→ **Collected material**

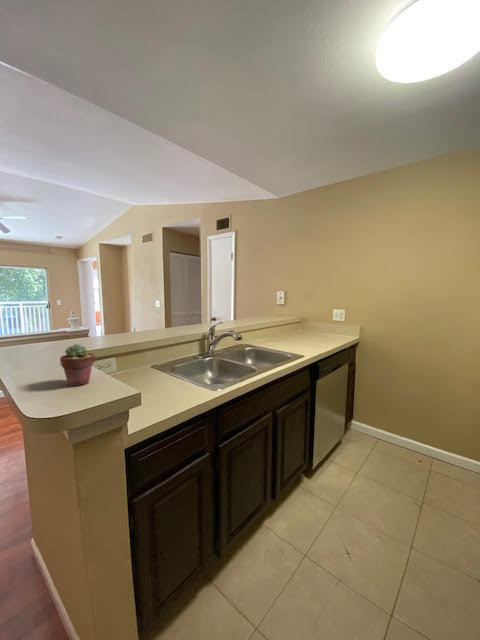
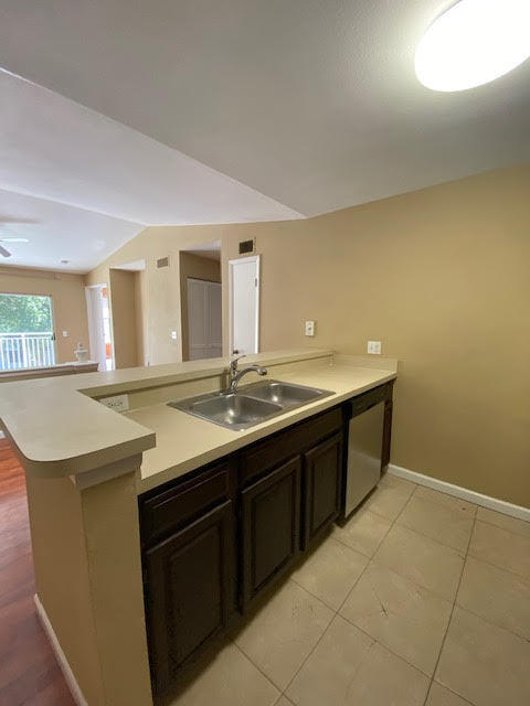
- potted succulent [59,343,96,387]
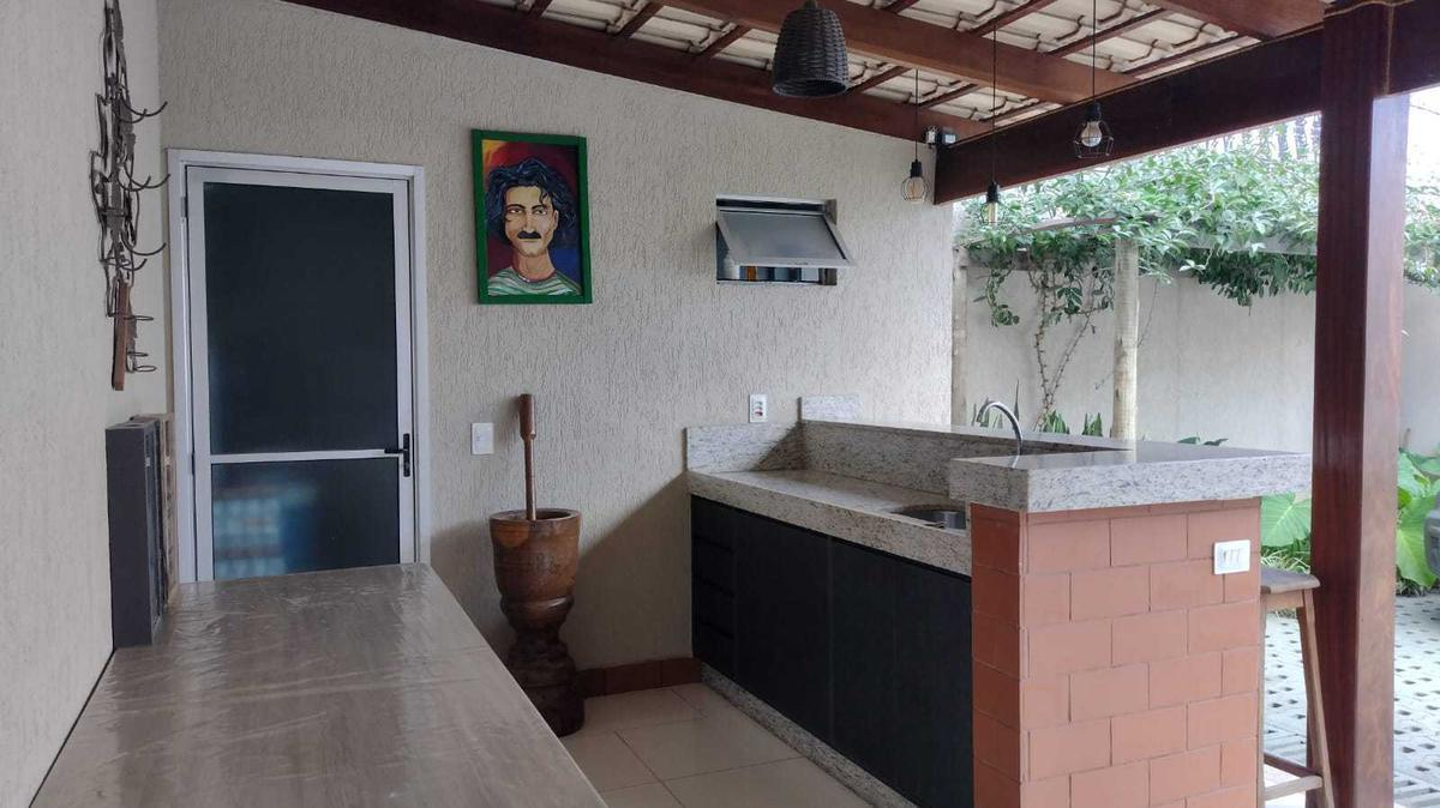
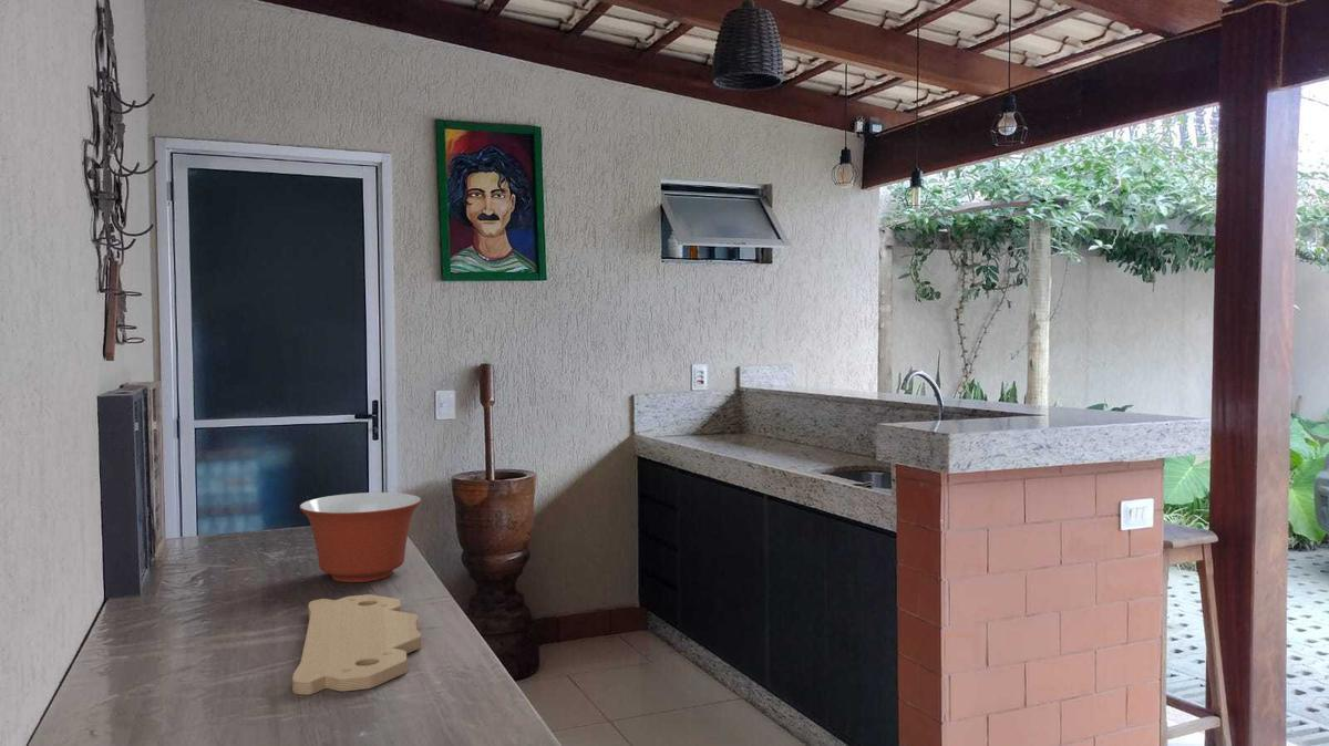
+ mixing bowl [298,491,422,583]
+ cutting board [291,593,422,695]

→ **Task prompt**
Copy the listing above verbatim; the pictures it contains are to stay out.

→ **Your response**
- potted succulent [59,343,96,387]
+ mixing bowl [298,491,422,583]
+ cutting board [291,593,422,695]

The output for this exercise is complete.